Буривой и остальные сыновья окружили старца и, не говоря ни слова, собирались увести его, когда в дверях раздался говор, и на пороге появился ксендз. Это был тот молодой ястшембец, которого посвятил в ксендзы вроцлавский епископ. Теперь он был настоятелем в Якушовицах. Он напутствовал перед смертью Одолая и приготовил его к христианской кончине живота. Молодой ксендз возвращался из костела, когда в избице заседал суд над болеслав-цами. Он немалое время простоял у порога за спинами прочих; когда же заслышал последние слова, вышел на середину комнаты, растолкав толпу.

— Говорите о последней воле покойного Одолая? — спросил он тихим голосом.

Яромир вмешался.

— Да, о его последней воле, ясно выраженной и всем нам по сто раз внушенной: что не хочет знать тех, которые тянули руку отлученного от церкви короля, и извергает их из рода.

— Так оно и было, — мягко возразил священник, — но клянусь священническим словом, что на смертном одре он простил всех, обидевших его.

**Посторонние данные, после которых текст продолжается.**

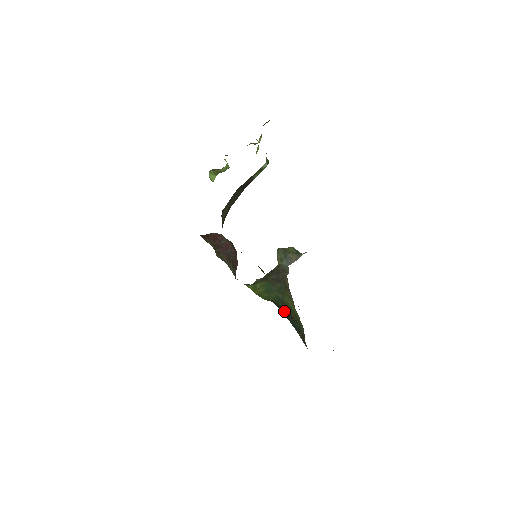
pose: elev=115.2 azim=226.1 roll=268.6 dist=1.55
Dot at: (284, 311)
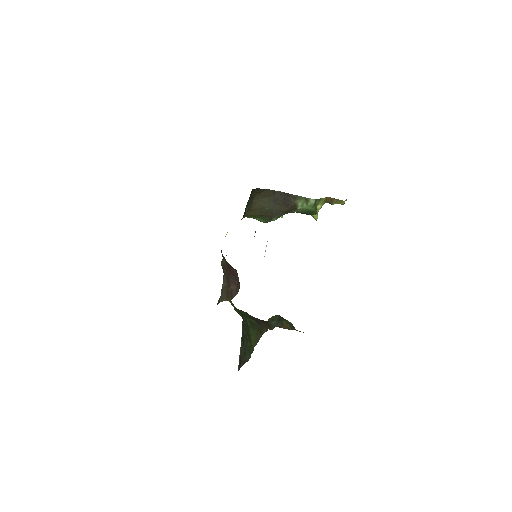
Dot at: occluded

Я исповедовал покойника и иначе не разрешил бы от грехов. Уже коснеющими устами он сказал: "Был бы жив, не простил бы ослушания, а то, по вашему велению, прощаю…"

Все замолкли.

Яромир недовольно крякнул. Мщуй остановился. Дядья заколебались и стали перешептываться. Возник, по-видимому, спор, разрешившийся, однако, по слову священнослужителя.

— Ну, если старик простил, — с неудовольствием согласился Яромир, — то Бог с вами! На одном только настаиваю: не зовитесь ястшембцами, а болеславцами, так как Болеслава вы поставили превыше рода! Не отрекаемся от вас, но в память того что было, сохраните навеки свою кличку…

Никто не возражал; даже сам Мщуй. Окруженный сыновьями, осчастливленный, шел он среди семьи к столам, на поминанье. А когда судьи и преступники вышли из избицы, их обступили и стали приветствовать как братьев и звали болеславцами. День похорон стал днем радости и примиренья.

Поминки продолжались целые семь дней, и на них все время вспоминали короля, его судьбу и мытарства; говорили о молодом Мешко, пользовавшемся большой любовью болеславцев, возлагавших на него великие надежды.

Мщуй не пожелал осесть в Якушовицах. Он уступил их младшему из своих братьев, а сам, с сыновьями, возвратился в Плоцкую землю, в Мазурский край.